Comprehensive Guide to Light Behavior and Thin Lenses

Refraction

The bending of light rays when they travel from one medium to another due to changes in speed.

Index of Refraction

A dimensionless ratio that compares the speed of light in a vacuum to the speed of light in a medium.

Snell's Law

A formula that describes the relationship between the indices of refraction and the angles of incidence and refraction.

Speed of light in a vacuum (c)

Approximately 3.00 x 10^8 m/s; the maximum speed of light.

Angle of incidence

The angle at which incoming light rays strike a surface, measured with respect to the Normal.

Angle of refraction

The angle at which light rays bend as they enter a new medium, measured with respect to the Normal.
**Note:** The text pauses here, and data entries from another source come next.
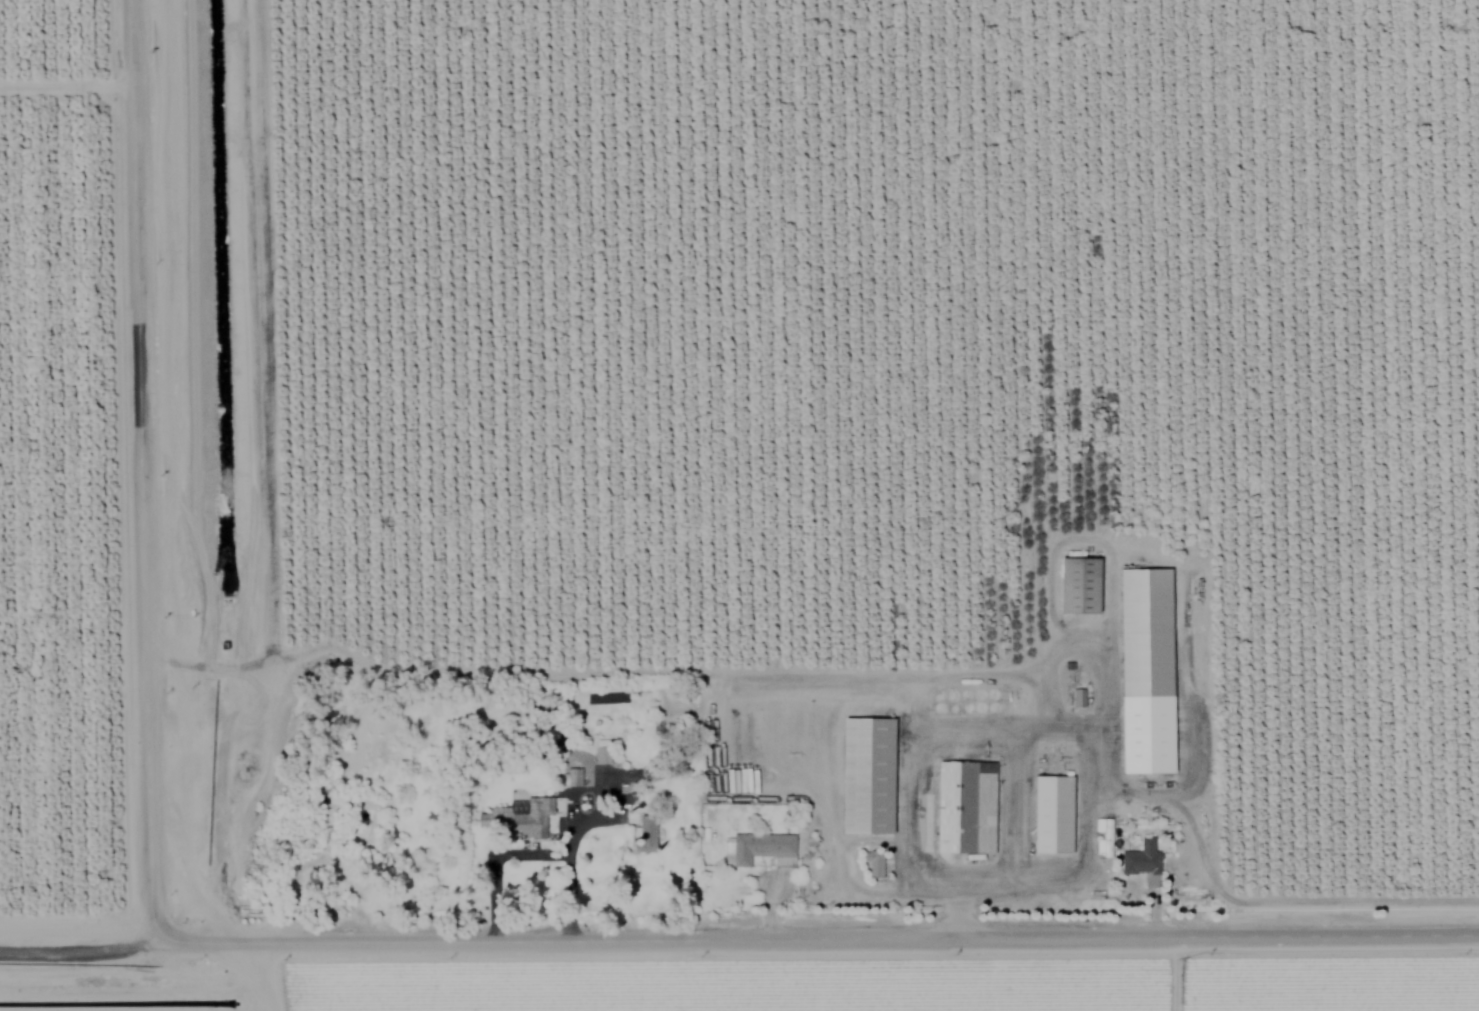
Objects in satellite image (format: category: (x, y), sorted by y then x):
road: (135, 469)
building: (1080, 583)
building: (1148, 669)
road: (536, 671)
building: (1077, 696)
road: (1031, 732)
building: (869, 774)
building: (965, 806)
building: (1054, 813)
building: (519, 815)
building: (644, 833)
building: (758, 847)
building: (873, 861)
building: (1142, 861)
road: (573, 869)
road: (1129, 889)
road: (498, 892)
road: (739, 934)
crop: (844, 985)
Total Internal Reflection (TIR)

A phenomenon where light reflects entirely back into a medium instead of refracting when the angle of incidence exceeds the critical angle.

Critical Angle

The minimum angle of incidence at which total internal reflection occurs, resulting in an angle of refraction of 90 degrees.

Thin Lens

Optical device that uses refraction to focus light rays, categorized into convex and concave lenses.

Convex lens

A lens that is thicker in the center and converges parallel rays to a focal point.

Concave lens

A lens that is thinner in the center and diverges parallel rays away from a focal point.

Thin Lens Equation

Relates the focal length, object distance, and image distance: 1/f = 1/do + 1/di.

Focal Length (f)

The distance from the lens to the focal point, positive for converging lenses and negative for diverging lenses.

Magnification (M)

The ratio of the height of the image to the height of the object, also defined as the negative ratio of the image distance to the object distance.

Real Image

An image that is inverted and can be projected onto a screen, typically formed when do > f in converging lenses.

Virtual Image

An image that is upright and cannot be projected, formed by diverging lenses or by converging lenses when do < f.
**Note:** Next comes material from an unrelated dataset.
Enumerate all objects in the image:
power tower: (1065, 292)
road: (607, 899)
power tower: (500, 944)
Wave properties at boundaries

Describes how the speed changes but frequency remains constant when light passes into a different medium.

Normal

A line perpendicular to the boundary surface used as a reference for measuring angles of incidence and refraction.

Optical Density

A measure of how much a material slows down light, influencing its index of refraction.

Frequency (f) of light wave

The number of oscillations of the light wave per second, which remains constant during refraction.

Wavelength (λ)

The distance between consecutive peaks of a wave, which decreases when the speed of light decreases in a denser medium.

Conditions for TIR

The light must travel from a medium with a higher index of refraction to a lower index and the angle of incidence must exceed the critical angle.

Sign Convention for d_i

Image distance is positive for real images formed on the opposite side of the lens, negative for virtual images formed on the same side.

Sign Convention for d_o

Object distance is positive for real objects located in front of the lens, virtual objects are rare.

Total Internal Reflection conditions

1) Light must move from a medium with a higher index of refraction to one with a lower index; 2) Angle of incidence must be greater than the critical angle.

Calculating critical angle

Use Snell's law by setting the angle of refraction to 90 degrees to calculate the critical angle as θ_c = sin^{-1}(n2/n1).